Iodoacetamide (IAA) is an organic compound with the chemical formula ICH2CONH2|auto=1. It is an alkylating agent used for peptide mapping purposes. Its actions are similar to those of iodoacetate. It is commonly used to bind covalently with the thiol group of cysteine so the protein cannot form disulfide bonds. It is also used in ubiquitin studies as an inhibitor of deubiquitinase enzymes (DUBs) because it alkylates the cysteine residues at the DUB active site.

==Peptidase inhibitor==
Iodoacetamide is an irreversible inhibitor of all cysteine peptidases, with the mechanism of inhibition occurring from alkylation of the catalytic cysteine residue (see schematic). In comparison with its acid derivative, iodoacetate, iodoacetamide reacts substantially faster.

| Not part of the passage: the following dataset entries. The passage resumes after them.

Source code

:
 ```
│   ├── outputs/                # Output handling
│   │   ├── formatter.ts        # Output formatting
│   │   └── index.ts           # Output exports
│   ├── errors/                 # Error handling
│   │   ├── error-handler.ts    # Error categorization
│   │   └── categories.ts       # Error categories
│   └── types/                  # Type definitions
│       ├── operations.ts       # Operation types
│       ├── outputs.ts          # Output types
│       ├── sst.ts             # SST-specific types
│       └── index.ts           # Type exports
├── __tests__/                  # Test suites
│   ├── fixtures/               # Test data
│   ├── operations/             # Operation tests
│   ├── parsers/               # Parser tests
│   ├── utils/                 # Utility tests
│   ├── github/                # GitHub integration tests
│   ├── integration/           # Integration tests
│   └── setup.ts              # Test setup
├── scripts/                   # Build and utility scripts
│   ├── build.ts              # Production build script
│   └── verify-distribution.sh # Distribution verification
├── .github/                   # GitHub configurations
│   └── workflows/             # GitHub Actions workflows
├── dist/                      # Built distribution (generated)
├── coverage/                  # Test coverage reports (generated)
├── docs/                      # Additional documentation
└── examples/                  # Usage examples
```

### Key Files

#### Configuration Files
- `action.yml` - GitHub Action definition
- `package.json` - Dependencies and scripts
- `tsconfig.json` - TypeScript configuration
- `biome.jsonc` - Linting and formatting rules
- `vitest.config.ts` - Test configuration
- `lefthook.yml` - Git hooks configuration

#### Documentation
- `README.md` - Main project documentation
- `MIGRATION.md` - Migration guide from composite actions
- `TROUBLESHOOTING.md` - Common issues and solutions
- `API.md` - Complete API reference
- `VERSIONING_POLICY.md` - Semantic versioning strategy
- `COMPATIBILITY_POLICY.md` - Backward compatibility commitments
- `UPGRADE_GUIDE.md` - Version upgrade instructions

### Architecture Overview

This observation appears contradictory to standard chemical reactivity, however the presence of a favourable interaction between the positive imidazolium ion of the catalytic histidine and the negatively charged carboxyl-group of the iodoacetate is the reason for the increased relative activity of iodoacetamide.

Mechanism of irreversible inhibition of cysteine peptidases with iodoacetamide.

==Protein mass spectrometry==
It is commonly used during the sample preparation for de novo (peptide) sequencing with protein mass spectrometry, but recent critics suggest to avoid the use of it.